··· 待读摘录 ···

2.1UBT UBT被认为是非侵入性方法中Hp诊断的金标准[25]。UBT已经使用了近30年，仍然是诊断Hp感染的最流行的无创方法。利用胃中Hp脲酶活性，患者摄取的含13C或14C标记的尿素在胃中被水解成标记的CO2和氨，CO2在血液中被吸收，通过呼吸呼出并被测量[24]。Ferwana等[26]的一项荟萃分析，评估了两种UBT对成人消化不良患者诊断的准确性，结果显示，总的灵敏度和特异度分别为96%和93%。UBT安全、准确、易获得，可用于流行病学的研究及根除治疗有效性的评估[27]。但应在检查2周前停用PPI，4周前停用抗生素，以避免假阴性结果[28]。胃出血患者，在出血停止后进行检测[29]。研究显示，13C UBT在正服用PPI的患者使用新测试餐Refex的情况下，其灵敏度和特异度分别为92.45%和97.96%，Refex可用于无法停止PPI治疗的患者[30]。另有研究显示，Hp能够利用人体胃液中天然存在的13C和18O，通过同位素分馏的体外检测进一步了解消化性溃疡或非溃疡性消化不良患者的实际感染状况，未服用任何富含13C药品的消化性溃疡或非溃疡性消化不良疾病的患者，利用Hp的脲酶活性，呼气CO2中的13C和18O出现显著变化[31]。UBT是一种安全、准确、易获得的检测方法，但更多的不易受其他因素影响的测试餐有待被研究。

···

[任务要求] 将上方关于UBT诊断Hp的这段文字一字不差地完整摘录出来。

··· 条目摘录 ···

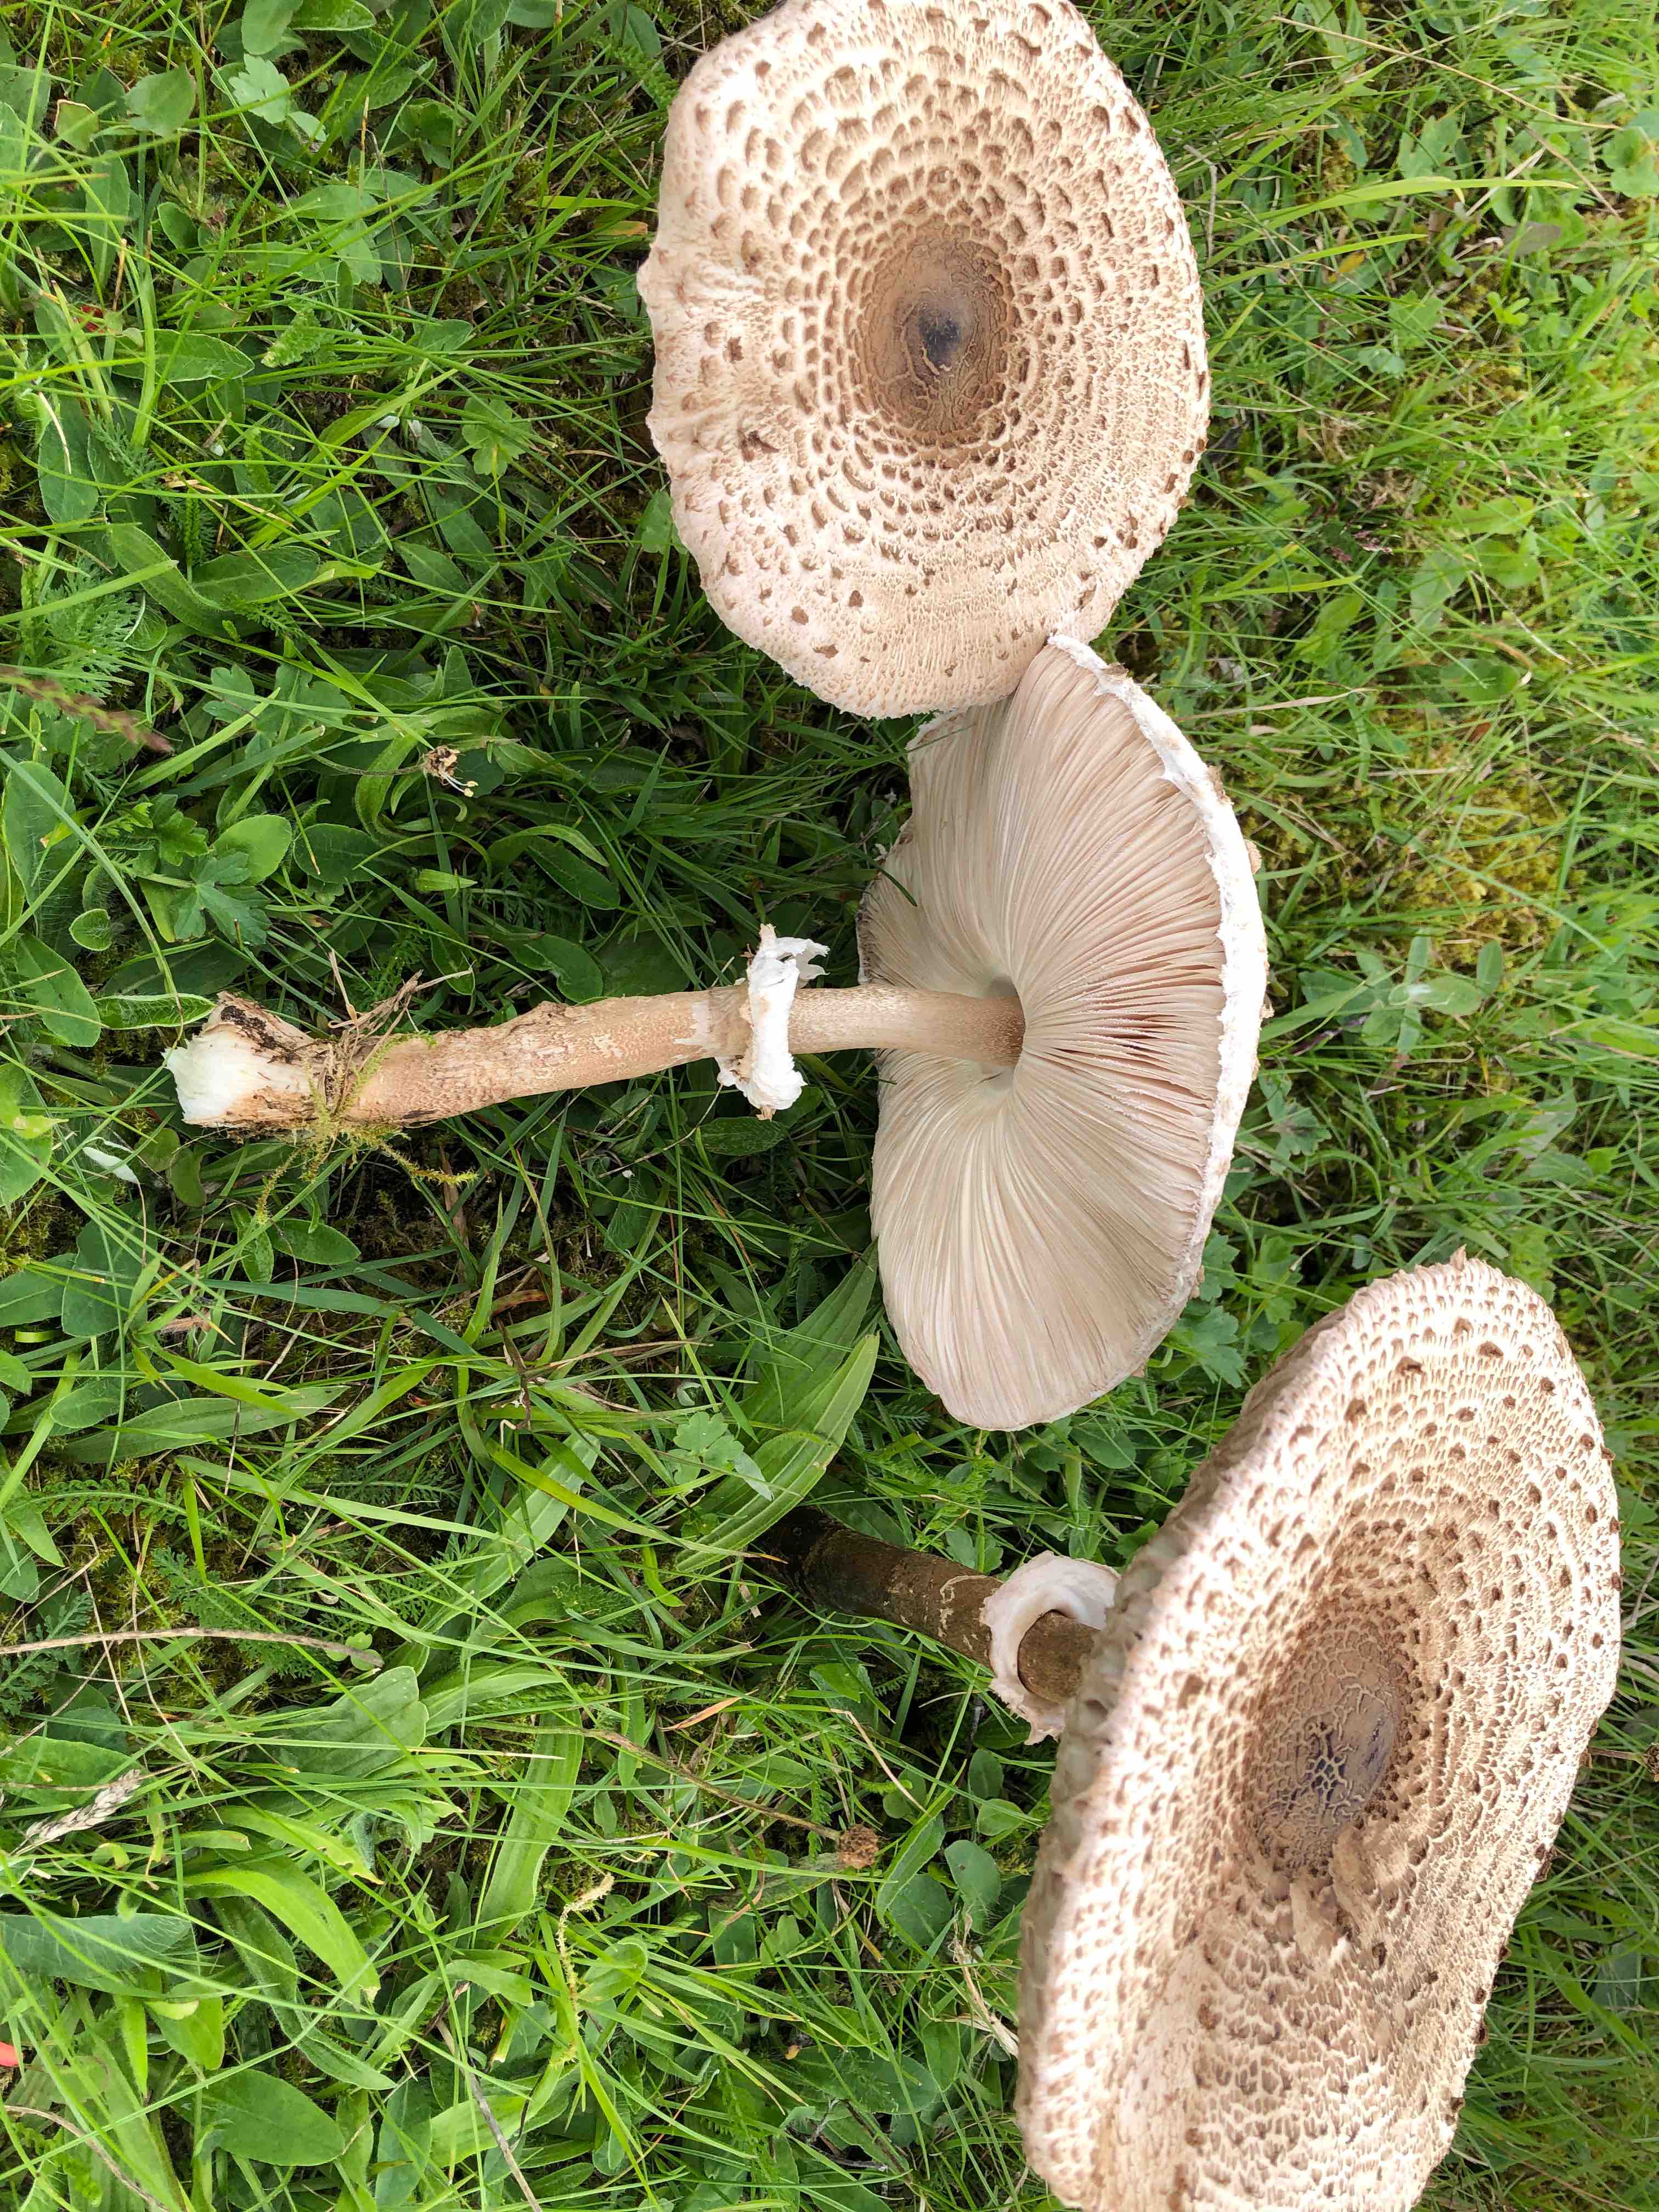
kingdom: Fungi
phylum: Basidiomycota
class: Agaricomycetes
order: Agaricales
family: Agaricaceae
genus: Macrolepiota
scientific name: Macrolepiota procera
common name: stor kæmpeparasolhat
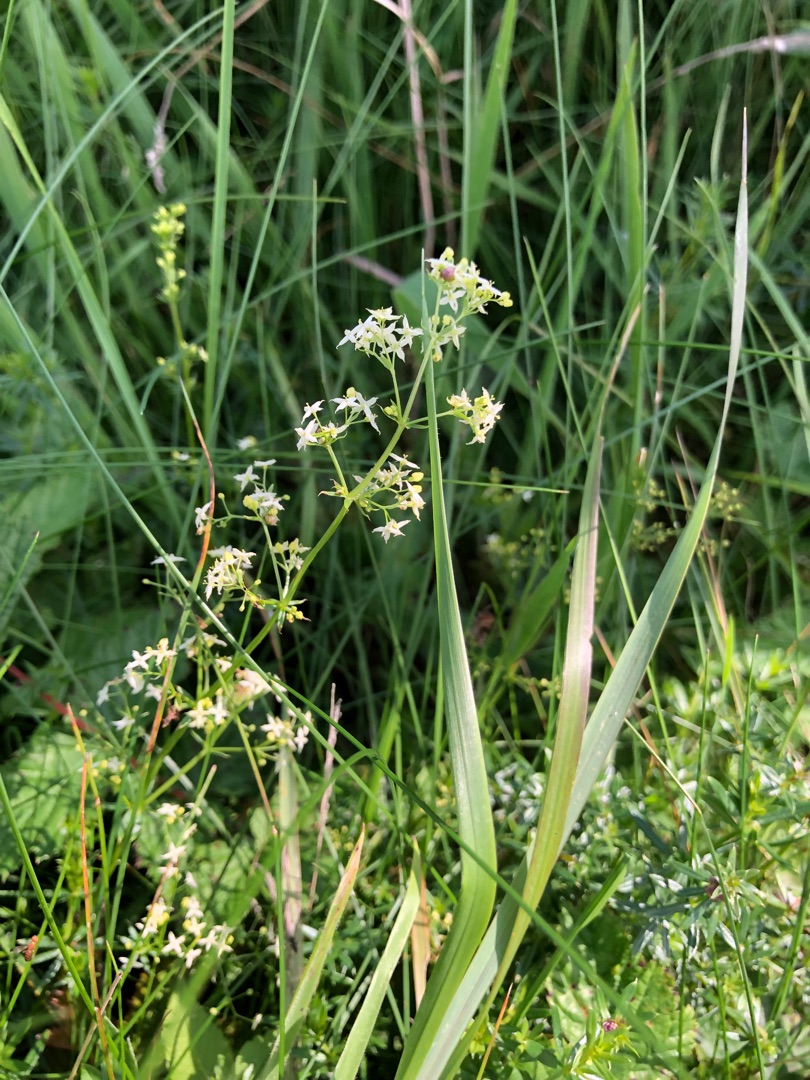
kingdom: Plantae
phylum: Tracheophyta
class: Magnoliopsida
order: Gentianales
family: Rubiaceae
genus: Galium
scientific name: Galium mollugo
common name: Hvid snerre
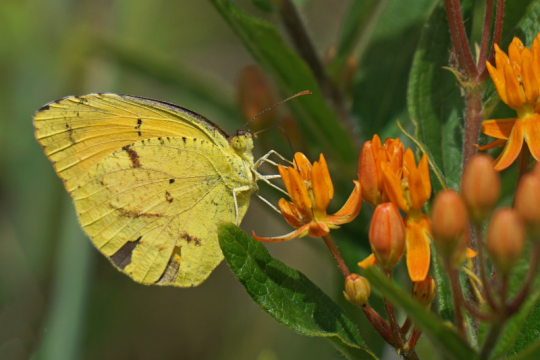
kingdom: Animalia
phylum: Arthropoda
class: Insecta
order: Lepidoptera
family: Pieridae
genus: Abaeis
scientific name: Abaeis nicippe
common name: Sleepy Orange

···

[任务输出]
2.1UBT UBT被认为是非侵入性方法中Hp诊断的金标准[25]。UBT已经使用了近30年，仍然是诊断Hp感染的最流行的无创方法。利用胃中Hp脲酶活性，患者摄取的含13C或14C标记的尿素在胃中被水解成标记的CO2和氨，CO2在血液中被吸收，通过呼吸呼出并被测量[24]。Ferwana等[26]的一项荟萃分析，评估了两种UBT对成人消化不良患者诊断的准确性，结果显示，总的灵敏度和特异度分别为96%和93%。UBT安全、准确、易获得，可用于流行病学的研究及根除治疗有效性的评估[27]。但应在检查2周前停用PPI，4周前停用抗生素，以避免假阴性结果[28]。胃出血患者，在出血停止后进行检测[29]。研究显示，13C UBT在正服用PPI的患者使用新测试餐Refex的情况下，其灵敏度和特异度分别为92.45%和97.96%，Refex可用于无法停止PPI治疗的患者[30]。另有研究显示，Hp能够利用人体胃液中天然存在的13C和18O，通过同位素分馏的体外检测进一步了解消化性溃疡或非溃疡性消化不良患者的实际感染状况，未服用任何富含13C药品的消化性溃疡或非溃疡性消化不良疾病的患者，利用Hp的脲酶活性，呼气CO2中的13C和18O出现显著变化[31]。UBT是一种安全、准确、易获得的检测方法，但更多的不易受其他因素影响的测试餐有待被研究。